Central Square

December 29, 2005

So I have had my office in Central Square, Cambridge, for more than 18 months now. I travel often enough, though, that my actual days in the office are far less than that 18 months suggests. So it is only recently that I have started to feel like Central Square is anything like my turf. If you don’t know Central Square at all, I will be at a loss to explain it well. If you do know Central Square well, you will probably find me to be a rank amateur, a rookie.

Central Square is defined by what it is not as much as by what it is. Central Square is not MIT, and it’s definitely not Harvard, though it straddles Massachusetts Avenue almost exactly equidistant between the two campuses. But while Harvard and MIT are world centers of power, influence, and intellect, Central Square is the center of the city of Cambridge itself—it’s where you will find Cambridge City Hall and the main post office of Cambridge, the headquarters of the Cambridge Police, the Cambridge YMCA and YWCA, and dozens of other municipal and state offices.
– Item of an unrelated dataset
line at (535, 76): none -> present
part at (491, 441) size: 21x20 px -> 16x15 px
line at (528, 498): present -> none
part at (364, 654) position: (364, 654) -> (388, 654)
Yet Central Square has only a tenuous hold on its role as the municipal center of Cambridge. In the classic tension of town versus gown, Central Square is every bit of town as Harvard and MIT are gown. It has stores that most Harvard and MIT students have never visited and likely never will have to--discount stores and dollar-amas, Goodwill Thrift Stores, and convenience stores that really are Keno parlors that happen to sell cigarettes and candy bars. It has a few bars that attract a younger crowd, but many more that don't--the sort of places that used to be called "Taps"--where older men nurse a few drinks for hours.

And it has street people. I started to write "homeless people," but I honestly don't know if they are homeless or not. Many of them are fighting one demon or more. They talk to themselves. They wander aimlessly. They ask you for money--some of them more menacingly than others. They idle at the benches, at the corners, and in the cavernous Dunkin Donuts where I get my morning coffee. One hot day this August, a giant of a man stood stalk still in the middle of Massachusetts Avenue, stopping all traffic, and then lay down. He didn't budge when first one pair of cops, then another, tried to rouse him. I watched for about 10 minutes, some EMTs arrived, and I moved on. The other day I watched a man wretching into a trash barrel, his female companion, nonplussed, waiting next to him. A couple of months ago, a handsome young black man sprinted by me on the sidewalk, three uniformed cops huffing and puffing behind him. No one took much notice.

You get the picture.

Yet despite these problems, Central Square has a lot of good things to point at. You can find almost any kind of restaurant in Central Square. It cornered the Boston-area market on Indian food ages ago, and you can walk for five minutes through Central Square and find excellent Korean, Vietnamese, Thai, Mexican, Bengali, Ethiopian, and Tibetan food. The last few years have seen upscale restaurants move in, but the mix of restaurants is far more interesting than any single one. I have guessed, but have yet to prove, that you could eat at a different restaurant every day for several months before starting to repeat yourself.

And it has vitality. Central Square is never empty, and it is rarely quiet. It has the dollar-amas and the thrift stores, but it also has bookstores, record stores, artisan shops, ethnic food stores, and more liquor stores in a few blocks than any neighborhood should have. Cheapo Records, the first used record store that I haunted, is still there, as are independent book stores and a Ten Thousand Villages, which sells fairly traded handicrafts from around the world.

It is all these things together that make Central Square so appealing to me. It is the good and the bad, the seedy and the hip, the way it struggles and the way it somehow thrives. When I climb the stairs out of the subway in the morning, I know I'm not stepping onto some chic avenue or into the hermetic seal of an office tower. I'll duck in and out of Dunkin Donuts, fend off an angry beggar or two. And then I'll make my way down the wide sidewalk of Massachusetts Avenue, and take in a few minutes of Central Square before reaching my office and the business of the day.